Seamlessly reducing monthly payments for teachers in high-needs schools is an admirable goal. However, these technical barriers make the law unlikely to work, and would be very prone to error.

Will TELORA Attract and Retain Effective Teachers in High-Needs Schools?

At best, TELORA provides an incentive to any teacher with loans to teach in a high-needs school. It provides no mechanism to meet its stated goal of attracting more effective teachers to such schools—for instance by tying forgiveness eligibility to teacher preparation program quality or to state certification test scores, such as the edTPA. Instead, the benefits discriminate only between those teachers who have student loans and those who don’t (in 2012, a full 33 percent of Master’s of Education recipients didn’t have any debt, at least some of whom are working in high-needs classrooms). Thus, as with TEACH grants, it’s unclear if the recruitment incentive will work as intended. Plus, the average level of debt for a Master’s recipient in education has nearly doubled since 2004, and, just like with PSLF, TELORA does nothing to reverse the rising costs at these colleges or hold them accountable in preparing these teachers to be effective.

The retention incentive, however, is a positive improvement over the status quo. Unlike TEACH grants and the existing loan programs, which only provide benefits after at least four years of service, TELORA rewards teachers as soon as they enter the classroom, provides their benefit on a monthly basis, and increases it as they obtain more classroom experience. This could encourage greater teacher retention in high-needs schools than the existing programs, which is important because research suggests that teachers improve the most during their first few years on the job.

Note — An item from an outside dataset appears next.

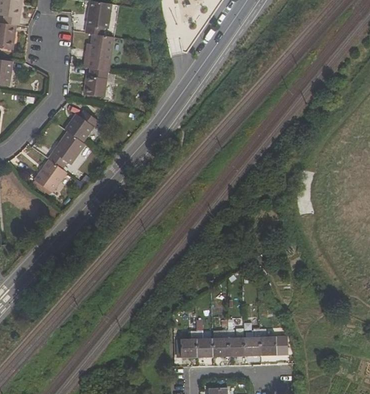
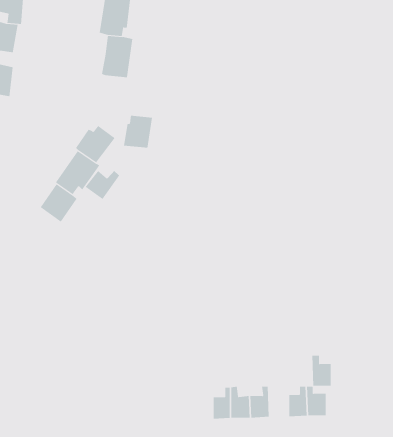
building: [83,68,108,96] -> [123,115,153,148]
building: none -> [85,170,120,200]
building: [227,330,244,356] -> [311,355,332,386]

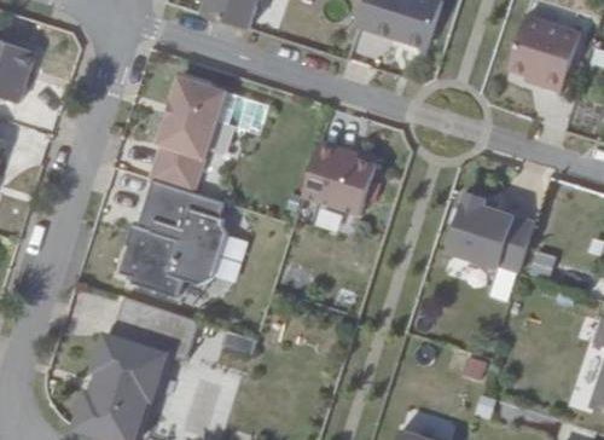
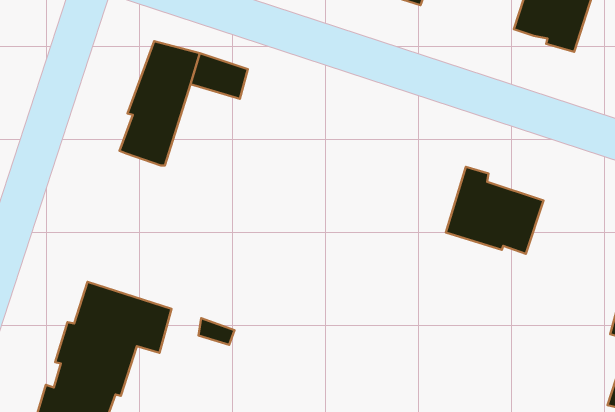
building: [301,141,372,215] -> none
building: [122,181,221,289] -> none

However, there is nothing to incentivize teachers to work in high-need schools after year six—a time when experienced teachers are particularly valuable, yet more likely to move on to less stressful positions. For teachers who do stay in high-needs schools, their monthly payments after year six will be identical to what they are under current law because IBR payments are based on income. While the payments made on behalf of the borrower would lower their total loan balance, this manifests in a lower amount forgiven under PSLF, not an additional benefit to the borrower

Research also suggests that teachers are attracted to teach and stay teaching in high-needs schools less for loan forgiveness and more for other reasons including higher base pay, promise of career advancement, and positive working conditions like strong school leadership, collaborative time, and a supportive school structure. Thus, there’s likely a better way to use the dollars in TELORA to recruit and keep great teachers in high-needs schools than loan assistance.

A More Promising Alternative

A teacher enrolled in this program for six years would receive $23,400, meaning that, especially after factoring in administrative costs, this program would require a lot of federal dollars. There are likely more promising ways to use these funds to attract and retain effective teachers in high-needs schools than the backdoor of loan assistance, especially considering that not all teachers have loans. Rather than create a complex loan repayment strategy for teachers, these dollars could be used to support areas we know are critical to recruiting and keeping more effective teachers in hard-to-staff schools—through higher pay coupled with investments in stronger school leadership and teacher advancement opportunities.